Could you return every line of the material that contains the word "linejoin"?

◆ ◆ ◆

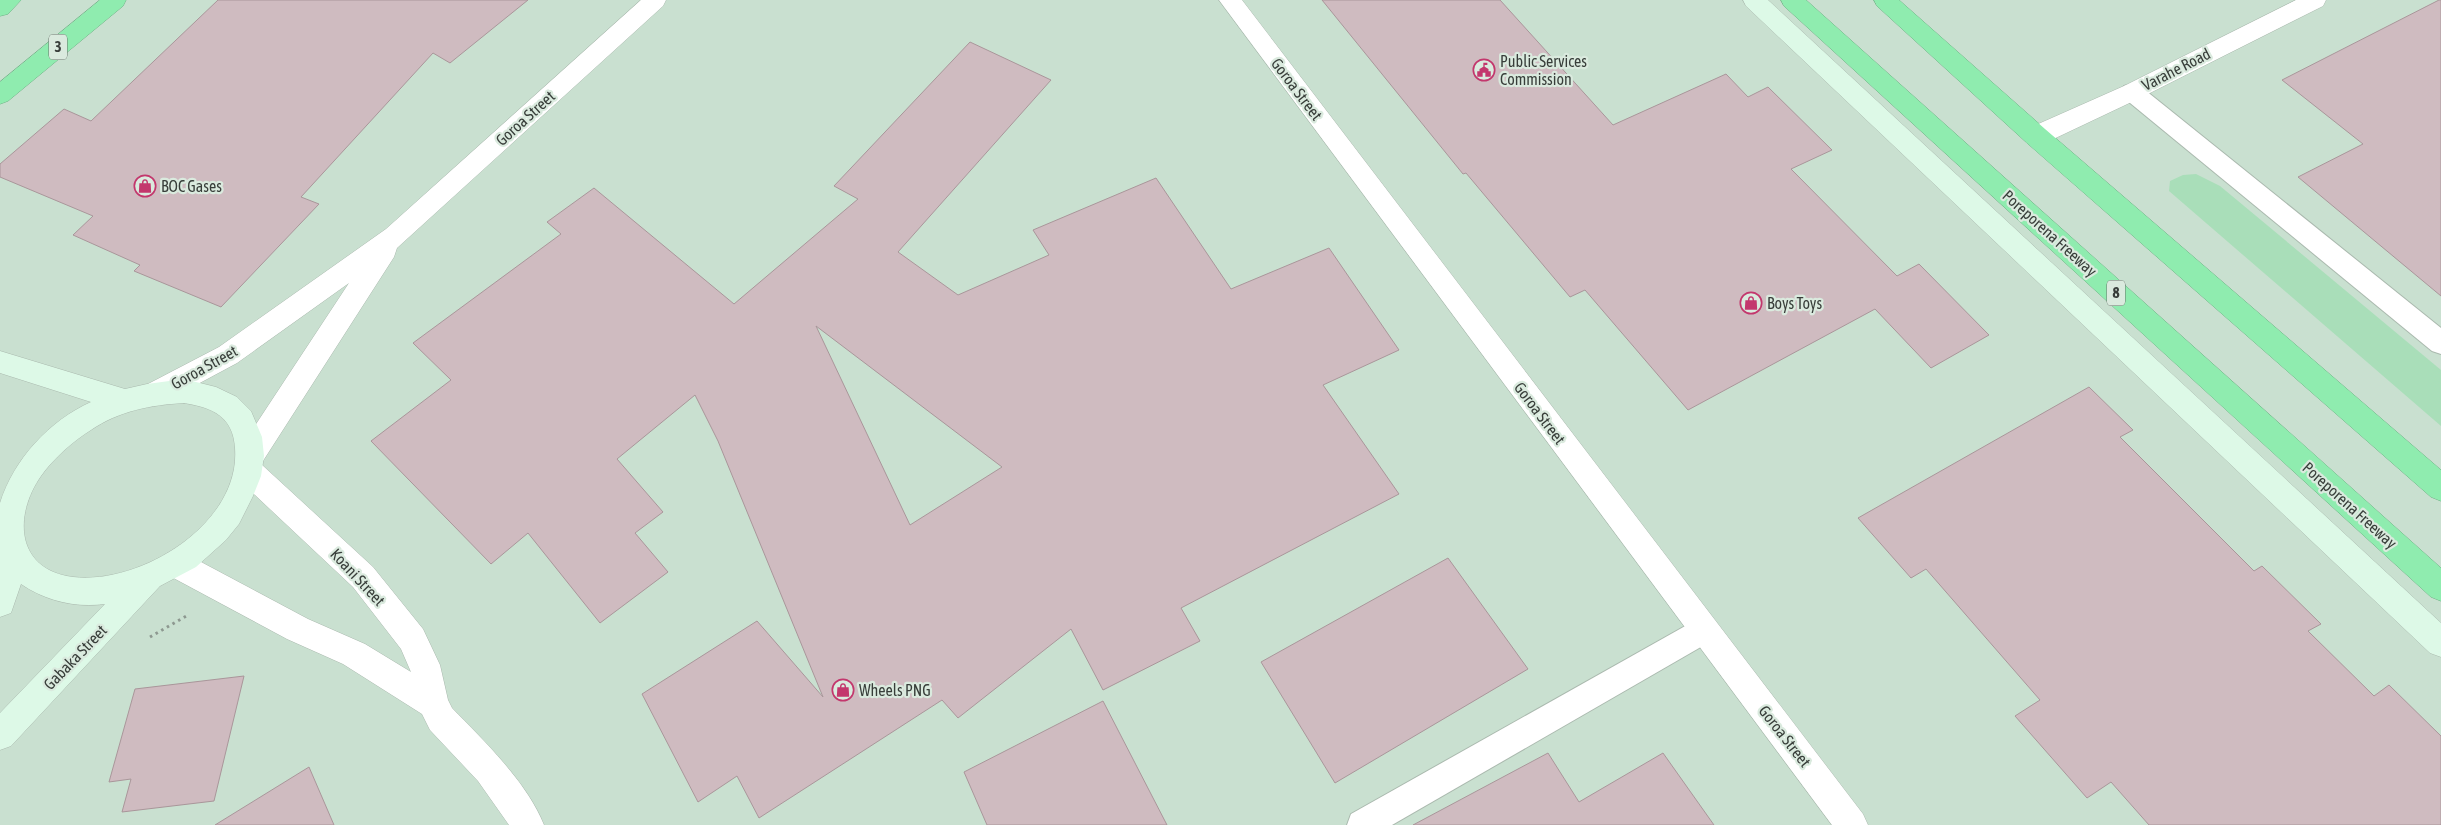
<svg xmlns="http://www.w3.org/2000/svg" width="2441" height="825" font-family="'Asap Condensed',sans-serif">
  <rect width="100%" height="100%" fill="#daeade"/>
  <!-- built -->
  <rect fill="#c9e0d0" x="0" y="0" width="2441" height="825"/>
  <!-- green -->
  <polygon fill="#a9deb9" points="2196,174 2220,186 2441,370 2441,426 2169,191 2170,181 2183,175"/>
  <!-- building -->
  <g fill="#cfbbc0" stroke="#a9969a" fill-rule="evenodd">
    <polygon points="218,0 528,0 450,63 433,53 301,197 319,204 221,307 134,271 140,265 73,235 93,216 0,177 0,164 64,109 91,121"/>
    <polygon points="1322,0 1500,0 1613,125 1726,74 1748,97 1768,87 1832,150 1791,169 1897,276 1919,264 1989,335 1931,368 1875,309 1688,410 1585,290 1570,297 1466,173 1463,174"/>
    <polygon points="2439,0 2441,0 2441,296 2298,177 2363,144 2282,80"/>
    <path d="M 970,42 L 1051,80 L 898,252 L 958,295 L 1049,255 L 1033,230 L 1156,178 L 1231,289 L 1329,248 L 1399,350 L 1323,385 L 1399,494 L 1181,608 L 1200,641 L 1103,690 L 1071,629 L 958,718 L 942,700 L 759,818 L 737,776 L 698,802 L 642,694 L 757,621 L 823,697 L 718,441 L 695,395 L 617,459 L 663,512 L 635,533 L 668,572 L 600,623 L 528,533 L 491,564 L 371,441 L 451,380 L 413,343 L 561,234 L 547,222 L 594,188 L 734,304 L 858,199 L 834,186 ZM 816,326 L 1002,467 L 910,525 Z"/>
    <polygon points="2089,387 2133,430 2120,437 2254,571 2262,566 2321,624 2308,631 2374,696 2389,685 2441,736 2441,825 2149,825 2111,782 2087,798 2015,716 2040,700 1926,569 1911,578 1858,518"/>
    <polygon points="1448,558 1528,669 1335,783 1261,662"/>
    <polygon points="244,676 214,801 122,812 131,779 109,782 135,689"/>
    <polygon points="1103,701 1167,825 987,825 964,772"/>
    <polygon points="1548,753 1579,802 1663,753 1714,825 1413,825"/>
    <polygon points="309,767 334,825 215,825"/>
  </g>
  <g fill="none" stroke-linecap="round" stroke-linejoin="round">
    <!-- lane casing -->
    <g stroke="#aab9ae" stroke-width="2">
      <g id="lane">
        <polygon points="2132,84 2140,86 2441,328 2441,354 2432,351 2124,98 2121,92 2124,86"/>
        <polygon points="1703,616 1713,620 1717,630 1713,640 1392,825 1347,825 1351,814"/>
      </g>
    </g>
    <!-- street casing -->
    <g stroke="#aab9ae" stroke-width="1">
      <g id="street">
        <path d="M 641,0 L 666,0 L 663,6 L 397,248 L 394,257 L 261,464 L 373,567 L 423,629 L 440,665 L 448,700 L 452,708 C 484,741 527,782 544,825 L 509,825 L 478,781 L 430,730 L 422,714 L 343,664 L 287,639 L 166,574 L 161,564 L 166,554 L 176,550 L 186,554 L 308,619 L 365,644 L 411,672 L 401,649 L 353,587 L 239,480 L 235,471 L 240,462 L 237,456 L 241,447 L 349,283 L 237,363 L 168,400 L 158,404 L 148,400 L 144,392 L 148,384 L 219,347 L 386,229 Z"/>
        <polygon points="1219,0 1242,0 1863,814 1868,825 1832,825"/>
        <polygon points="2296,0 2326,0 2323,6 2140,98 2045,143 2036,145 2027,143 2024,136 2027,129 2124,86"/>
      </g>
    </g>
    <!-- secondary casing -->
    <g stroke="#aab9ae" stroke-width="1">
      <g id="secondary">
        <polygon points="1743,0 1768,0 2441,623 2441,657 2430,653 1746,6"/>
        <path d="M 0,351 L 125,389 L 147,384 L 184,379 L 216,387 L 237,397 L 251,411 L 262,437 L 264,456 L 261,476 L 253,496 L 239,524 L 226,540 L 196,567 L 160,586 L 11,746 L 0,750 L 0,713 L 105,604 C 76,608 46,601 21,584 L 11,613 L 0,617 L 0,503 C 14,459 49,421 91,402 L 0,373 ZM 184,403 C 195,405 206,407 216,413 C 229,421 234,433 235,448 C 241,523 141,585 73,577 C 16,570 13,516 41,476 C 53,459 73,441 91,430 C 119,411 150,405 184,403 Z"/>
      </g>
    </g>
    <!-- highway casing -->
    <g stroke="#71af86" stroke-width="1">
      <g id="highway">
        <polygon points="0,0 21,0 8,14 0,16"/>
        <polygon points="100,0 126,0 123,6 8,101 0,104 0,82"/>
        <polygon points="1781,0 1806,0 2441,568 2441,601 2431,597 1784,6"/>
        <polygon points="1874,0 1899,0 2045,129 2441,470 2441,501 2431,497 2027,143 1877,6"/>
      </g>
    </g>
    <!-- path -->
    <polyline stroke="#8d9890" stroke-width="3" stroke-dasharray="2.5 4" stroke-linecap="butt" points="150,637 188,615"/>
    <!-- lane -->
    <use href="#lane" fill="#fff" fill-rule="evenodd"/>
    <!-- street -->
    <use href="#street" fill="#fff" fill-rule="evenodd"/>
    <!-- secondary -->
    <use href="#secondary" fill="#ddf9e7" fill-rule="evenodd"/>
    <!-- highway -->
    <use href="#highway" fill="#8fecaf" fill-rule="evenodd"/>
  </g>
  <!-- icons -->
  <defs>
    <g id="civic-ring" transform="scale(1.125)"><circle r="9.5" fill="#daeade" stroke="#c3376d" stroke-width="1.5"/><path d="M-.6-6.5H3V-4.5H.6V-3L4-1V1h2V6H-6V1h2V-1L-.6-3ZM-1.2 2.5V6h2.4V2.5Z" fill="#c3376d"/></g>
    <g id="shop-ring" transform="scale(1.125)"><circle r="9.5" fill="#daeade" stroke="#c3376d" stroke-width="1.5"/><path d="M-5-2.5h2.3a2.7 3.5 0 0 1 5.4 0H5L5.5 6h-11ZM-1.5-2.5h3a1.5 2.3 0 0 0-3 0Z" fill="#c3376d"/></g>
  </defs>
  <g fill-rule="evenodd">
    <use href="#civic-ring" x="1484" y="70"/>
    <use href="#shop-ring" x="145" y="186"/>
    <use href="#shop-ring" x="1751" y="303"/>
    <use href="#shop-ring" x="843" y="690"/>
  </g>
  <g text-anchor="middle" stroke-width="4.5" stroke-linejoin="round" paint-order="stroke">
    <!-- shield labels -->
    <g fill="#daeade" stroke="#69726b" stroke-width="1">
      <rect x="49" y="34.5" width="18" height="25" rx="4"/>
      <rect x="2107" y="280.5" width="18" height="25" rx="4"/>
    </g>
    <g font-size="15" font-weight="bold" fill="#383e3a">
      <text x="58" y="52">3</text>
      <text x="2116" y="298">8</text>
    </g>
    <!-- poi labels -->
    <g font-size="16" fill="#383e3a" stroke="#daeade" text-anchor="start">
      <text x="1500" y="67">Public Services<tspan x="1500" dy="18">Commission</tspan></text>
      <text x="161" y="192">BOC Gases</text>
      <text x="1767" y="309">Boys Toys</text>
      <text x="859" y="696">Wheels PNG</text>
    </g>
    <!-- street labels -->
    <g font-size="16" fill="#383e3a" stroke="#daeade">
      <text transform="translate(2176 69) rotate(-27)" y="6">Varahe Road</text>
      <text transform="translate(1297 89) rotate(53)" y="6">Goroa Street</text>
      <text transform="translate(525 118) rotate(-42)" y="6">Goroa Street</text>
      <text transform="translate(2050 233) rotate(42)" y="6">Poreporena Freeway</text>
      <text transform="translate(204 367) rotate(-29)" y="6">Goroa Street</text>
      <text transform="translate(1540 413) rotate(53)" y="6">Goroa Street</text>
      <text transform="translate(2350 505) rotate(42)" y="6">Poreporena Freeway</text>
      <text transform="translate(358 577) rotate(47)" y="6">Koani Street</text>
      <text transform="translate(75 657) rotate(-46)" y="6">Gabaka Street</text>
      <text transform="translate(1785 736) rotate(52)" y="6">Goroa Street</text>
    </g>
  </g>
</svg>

◆ ◆ ◆

* Problem solution:
  <g fill="none" stroke-linecap="round" stroke-linejoin="round">
  <g text-anchor="middle" stroke-width="4.5" stroke-linejoin="round" paint-order="stroke">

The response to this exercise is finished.